2.Davalı-davacı kadın vekili temyiz dilekçesinde özetle; erkeğin zina hukuki sebebine dayalı boşanma davasının kabulü, kusur belirlemesi, reddedilen tazminat ve nafaka talepleri, erkek yararına hükmedilen manevî tazminat ve erkeğin maddî tazminat talebi hakkında verilen gönderme kararı yönlerinden kararın bozulmasını talep etmiştir.
C. Gerekçe
1. Uyuşmazlık ve Hukuki Nitelendirme
Uyuşmazlık, erkeğin zina hukuki sebebine dayalı davasının kabulü, kusur belirlemesi, tazminatlar ve nafakalar noktasında toplanmaktadır.
2. İlgili Hukuk
6100 sayılı Kanun'un 190 ıncı maddesi, 369 uncu maddesinin birinci fıkrası ile 370 ve 371 inci maddeleri. 4721 sayılı Kanun’un 4 üncü, 6 ncı ve 161 inci maddeleri, 166 ncı maddesinin birinci ve ikinci fıkrası, 169 uncu, 174 üncü ve 175 inci maddeleri. 6098 sayılı Türk Borçlar Kanunu'nun 50 nci ve 51 inci maddeleri.
3. Değerlendirme
1.Bölge adliye mahkemelerinin nihai kararlarının bozulması 6100 sayılı Kanun'un 371 inci maddesinde yer alan sebeplerden birinin varlığı hâlinde mümkündür.

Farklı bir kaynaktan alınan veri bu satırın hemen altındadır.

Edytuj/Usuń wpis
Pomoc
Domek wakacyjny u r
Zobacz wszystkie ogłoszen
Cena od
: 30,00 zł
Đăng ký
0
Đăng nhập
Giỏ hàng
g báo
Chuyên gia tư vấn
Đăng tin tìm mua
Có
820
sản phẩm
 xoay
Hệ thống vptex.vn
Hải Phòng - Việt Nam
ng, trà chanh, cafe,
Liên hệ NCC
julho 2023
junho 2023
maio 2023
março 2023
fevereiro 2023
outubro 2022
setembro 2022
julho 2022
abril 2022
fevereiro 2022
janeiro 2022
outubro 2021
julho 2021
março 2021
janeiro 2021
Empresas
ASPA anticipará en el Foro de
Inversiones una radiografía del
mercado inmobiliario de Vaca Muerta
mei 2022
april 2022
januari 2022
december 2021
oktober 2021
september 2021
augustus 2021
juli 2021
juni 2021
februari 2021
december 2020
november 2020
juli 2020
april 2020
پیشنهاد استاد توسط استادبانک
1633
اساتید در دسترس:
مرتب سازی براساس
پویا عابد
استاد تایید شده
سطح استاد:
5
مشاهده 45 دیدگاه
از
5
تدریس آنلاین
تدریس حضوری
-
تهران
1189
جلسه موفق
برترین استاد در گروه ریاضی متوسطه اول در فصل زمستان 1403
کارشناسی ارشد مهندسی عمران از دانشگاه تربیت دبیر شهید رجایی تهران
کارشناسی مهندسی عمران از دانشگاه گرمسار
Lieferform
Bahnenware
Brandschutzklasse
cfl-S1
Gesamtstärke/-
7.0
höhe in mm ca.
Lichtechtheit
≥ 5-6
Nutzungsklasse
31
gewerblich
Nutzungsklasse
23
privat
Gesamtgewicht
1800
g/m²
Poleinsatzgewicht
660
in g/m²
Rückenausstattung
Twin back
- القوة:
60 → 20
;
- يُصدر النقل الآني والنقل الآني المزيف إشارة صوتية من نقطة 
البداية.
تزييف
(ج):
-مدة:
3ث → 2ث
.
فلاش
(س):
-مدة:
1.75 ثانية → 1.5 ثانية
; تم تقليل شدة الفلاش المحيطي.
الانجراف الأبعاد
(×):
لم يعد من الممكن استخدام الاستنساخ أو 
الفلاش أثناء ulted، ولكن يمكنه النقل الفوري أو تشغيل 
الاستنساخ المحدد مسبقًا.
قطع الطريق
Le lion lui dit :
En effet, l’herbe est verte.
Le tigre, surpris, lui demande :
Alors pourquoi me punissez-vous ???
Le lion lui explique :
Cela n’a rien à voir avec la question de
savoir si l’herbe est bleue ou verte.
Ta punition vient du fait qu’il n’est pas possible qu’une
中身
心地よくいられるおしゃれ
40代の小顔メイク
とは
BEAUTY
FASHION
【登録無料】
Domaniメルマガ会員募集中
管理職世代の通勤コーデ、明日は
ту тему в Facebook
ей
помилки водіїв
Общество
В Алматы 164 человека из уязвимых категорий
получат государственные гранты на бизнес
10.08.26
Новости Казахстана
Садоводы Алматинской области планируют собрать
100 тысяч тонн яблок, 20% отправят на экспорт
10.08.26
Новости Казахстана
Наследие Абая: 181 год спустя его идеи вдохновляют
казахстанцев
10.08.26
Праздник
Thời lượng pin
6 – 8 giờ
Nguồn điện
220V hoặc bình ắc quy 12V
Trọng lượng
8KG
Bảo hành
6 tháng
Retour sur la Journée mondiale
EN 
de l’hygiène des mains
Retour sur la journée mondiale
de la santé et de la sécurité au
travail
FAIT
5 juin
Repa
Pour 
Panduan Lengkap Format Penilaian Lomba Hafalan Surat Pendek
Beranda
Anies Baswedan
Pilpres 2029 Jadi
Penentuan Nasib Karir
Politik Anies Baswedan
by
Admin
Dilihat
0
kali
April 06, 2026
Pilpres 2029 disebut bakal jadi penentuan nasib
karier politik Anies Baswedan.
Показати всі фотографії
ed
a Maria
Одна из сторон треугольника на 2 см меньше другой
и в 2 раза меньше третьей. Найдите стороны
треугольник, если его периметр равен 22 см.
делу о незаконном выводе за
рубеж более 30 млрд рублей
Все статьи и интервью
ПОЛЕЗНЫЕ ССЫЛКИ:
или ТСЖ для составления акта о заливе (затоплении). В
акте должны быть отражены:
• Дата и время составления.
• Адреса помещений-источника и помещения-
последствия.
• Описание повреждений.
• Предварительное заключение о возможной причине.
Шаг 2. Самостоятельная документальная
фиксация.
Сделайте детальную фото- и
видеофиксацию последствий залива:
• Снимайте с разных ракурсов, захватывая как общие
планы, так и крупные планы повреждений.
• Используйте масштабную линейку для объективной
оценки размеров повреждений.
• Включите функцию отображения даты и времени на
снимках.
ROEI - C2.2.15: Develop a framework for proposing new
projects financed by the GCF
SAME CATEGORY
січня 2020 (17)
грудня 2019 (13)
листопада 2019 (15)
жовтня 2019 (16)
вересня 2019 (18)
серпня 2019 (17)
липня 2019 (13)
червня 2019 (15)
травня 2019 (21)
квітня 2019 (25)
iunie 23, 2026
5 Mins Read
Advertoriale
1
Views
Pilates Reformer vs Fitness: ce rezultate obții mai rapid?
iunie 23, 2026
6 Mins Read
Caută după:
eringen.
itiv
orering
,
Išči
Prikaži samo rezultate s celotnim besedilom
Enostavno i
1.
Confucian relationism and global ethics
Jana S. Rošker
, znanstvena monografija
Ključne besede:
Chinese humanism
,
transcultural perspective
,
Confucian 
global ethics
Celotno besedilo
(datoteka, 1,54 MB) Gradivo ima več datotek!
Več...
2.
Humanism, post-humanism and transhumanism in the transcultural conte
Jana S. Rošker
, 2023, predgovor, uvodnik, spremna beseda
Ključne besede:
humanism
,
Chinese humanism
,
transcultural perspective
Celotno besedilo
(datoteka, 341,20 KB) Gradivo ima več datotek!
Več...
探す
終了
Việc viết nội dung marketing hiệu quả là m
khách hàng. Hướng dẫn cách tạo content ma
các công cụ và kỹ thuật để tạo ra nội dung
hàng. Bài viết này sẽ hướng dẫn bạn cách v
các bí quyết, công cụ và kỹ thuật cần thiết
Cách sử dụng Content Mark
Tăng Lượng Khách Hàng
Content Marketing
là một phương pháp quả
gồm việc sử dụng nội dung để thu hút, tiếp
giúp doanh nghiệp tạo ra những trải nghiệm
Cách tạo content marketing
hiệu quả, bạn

2.Temyizen ..., tarafların karşılıklı iddia ve savunmalarına, dayandıkları belgelere, uyuşmazlığa uygulanması gereken hukuk kuralları ile hukuki ilişkinin nitelendirilmesine, dava şartlarına, yargılama ve ispat kuralları ile kararda belirtilen gerekçelere ve özellikle kadının davasındaki boşanma hükmünün erkek tarafından temyiz edilmeyerek kesinleştiğinin ve boşanma hükmünün kesinleşmesiyle birlikte ortak konutun kadına tahsisine dair tedbir kararının son bulduğunun anlaşılmasına göre usul ve kanuna uygun olup taraf vekillerinin temyiz dilekçelerinde ileri sürülen nedenler kararın bozulmasını gerektirecek nitelikte görülmemiştir.
VI. KARAR
Açıklanan sebeplerle;
1.Davalı-davacı kadın vekilinin erkeğin maddî tazminat talebi hakkında verilen gönderme kararına yönelik temyiz dilekçesinin REDDİNE,
2.Diğer hususlara yönelik temyiz itirazlarının incelenmesine gelince;
Temyiz olunan Bölge Adliye Mahkemesi kararının 6100 sayılı Kanun'un 370 inci maddesinin birinci fıkrası uyarınca ONANMASINA,
Aşağıda yazılı temyiz giderinin temyiz edenlere yükletilmesine,
Dosyanın İlk Derece Mahkemesine, kararın bir örneğinin Bölge Adliye Mahkemesine gönderilmesine,
27.02.2024 tarihinde oy birliğiyle karar verildi.